By Vicki Chynoweth
For the Mirror
Ingredients:
Salad
2 cups dry Foglie Di Cartsiofo, artichoke pasta (Ancient Trees)
1 1/2 – 2 cups asparagus cut into 1inch pieces (Bautista Farms)
2 tbsp extra virgin olive oil (Ancient Trees)
1 small new onion thinly sliced 1/2 cup (Bautista Farms)
6 mushrooms cut in pie shape 1 cup
10 cherry tomatoes cut in half
8 oz thinly sliced dry salami
6.5 oz. marinated artichoke hearts
1/4 cup kalamata olives (Ancient Trees) up to 1/2 cup
1/4 cup green olives (Ancient Trees) up to 1/2 cup
4 oz or 1/2 cup fresh mozzarella pearls
Dressing
1 tbsp minced garlic
1/2 tsp ground mustard
3 tbsp red wine vinegar
1/4 cup extra virgin olive oil (Ancient Trees)

**INFORMATION GIVEN**
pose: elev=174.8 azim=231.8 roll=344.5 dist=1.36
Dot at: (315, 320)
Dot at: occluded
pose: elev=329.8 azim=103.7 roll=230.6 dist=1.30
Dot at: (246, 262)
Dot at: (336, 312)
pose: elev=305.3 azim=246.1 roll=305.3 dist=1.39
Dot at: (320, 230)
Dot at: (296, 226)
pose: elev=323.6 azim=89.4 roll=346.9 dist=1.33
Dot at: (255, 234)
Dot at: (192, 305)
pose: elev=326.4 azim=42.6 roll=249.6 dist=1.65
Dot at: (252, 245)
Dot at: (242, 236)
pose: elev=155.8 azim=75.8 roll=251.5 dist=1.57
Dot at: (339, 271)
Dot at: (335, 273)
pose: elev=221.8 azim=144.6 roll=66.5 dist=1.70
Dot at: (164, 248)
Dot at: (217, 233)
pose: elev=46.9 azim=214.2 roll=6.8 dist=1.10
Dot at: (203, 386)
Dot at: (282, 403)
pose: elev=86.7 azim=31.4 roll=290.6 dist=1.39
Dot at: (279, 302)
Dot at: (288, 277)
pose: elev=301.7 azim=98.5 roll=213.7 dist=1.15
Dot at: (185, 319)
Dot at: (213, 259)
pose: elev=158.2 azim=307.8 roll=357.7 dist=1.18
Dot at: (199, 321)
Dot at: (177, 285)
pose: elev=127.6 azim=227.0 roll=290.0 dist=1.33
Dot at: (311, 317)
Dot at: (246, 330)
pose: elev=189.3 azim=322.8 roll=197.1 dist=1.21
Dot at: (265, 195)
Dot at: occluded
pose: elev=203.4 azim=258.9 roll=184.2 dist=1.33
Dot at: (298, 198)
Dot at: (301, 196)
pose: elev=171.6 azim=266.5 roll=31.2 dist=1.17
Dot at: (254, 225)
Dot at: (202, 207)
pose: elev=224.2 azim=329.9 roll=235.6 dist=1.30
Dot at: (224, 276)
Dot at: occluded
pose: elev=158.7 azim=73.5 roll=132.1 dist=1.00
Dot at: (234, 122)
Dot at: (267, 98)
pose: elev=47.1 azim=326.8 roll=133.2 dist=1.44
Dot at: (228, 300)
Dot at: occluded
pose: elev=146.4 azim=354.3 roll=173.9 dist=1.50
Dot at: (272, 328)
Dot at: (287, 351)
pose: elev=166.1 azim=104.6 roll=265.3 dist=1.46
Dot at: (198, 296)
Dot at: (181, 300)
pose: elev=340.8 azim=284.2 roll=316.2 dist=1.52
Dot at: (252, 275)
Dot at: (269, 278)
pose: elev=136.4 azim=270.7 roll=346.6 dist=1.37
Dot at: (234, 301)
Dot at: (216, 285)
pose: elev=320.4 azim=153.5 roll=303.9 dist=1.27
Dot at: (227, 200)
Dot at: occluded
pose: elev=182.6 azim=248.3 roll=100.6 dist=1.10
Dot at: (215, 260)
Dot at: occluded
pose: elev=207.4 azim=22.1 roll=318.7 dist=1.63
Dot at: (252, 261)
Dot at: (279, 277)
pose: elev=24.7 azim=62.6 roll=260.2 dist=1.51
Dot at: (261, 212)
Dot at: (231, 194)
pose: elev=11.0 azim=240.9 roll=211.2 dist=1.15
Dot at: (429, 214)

**WRITTEN TASK 1**
Please rewrite the salad recipe starting at "1 small new" and ending at "cup extra virgin olive oil (Ancient Trees)", changing "cherry tomatoes" to "grape tomatoes".
**WRITTEN TASK 2**
How much red wine vinegar goes into the dressing for the salad recipe?

**CORRECT RESPONSE 1**
1 small new onion thinly sliced 1/2 cup (Bautista Farms)
6 mushrooms cut in pie shape 1 cup
10 grape tomatoes cut in half
8 oz thinly sliced dry salami
6.5 oz. marinated artichoke hearts
1/4 cup kalamata olives (Ancient Trees) up to 1/2 cup
1/4 cup green olives (Ancient Trees) up to 1/2 cup
4 oz or 1/2 cup fresh mozzarella pearls
Dressing
1 tbsp minced garlic
1/2 tsp ground mustard
3 tbsp red wine vinegar
1/4 cup extra virgin olive oil (Ancient Trees)

**CORRECT RESPONSE 2**
3 tbsp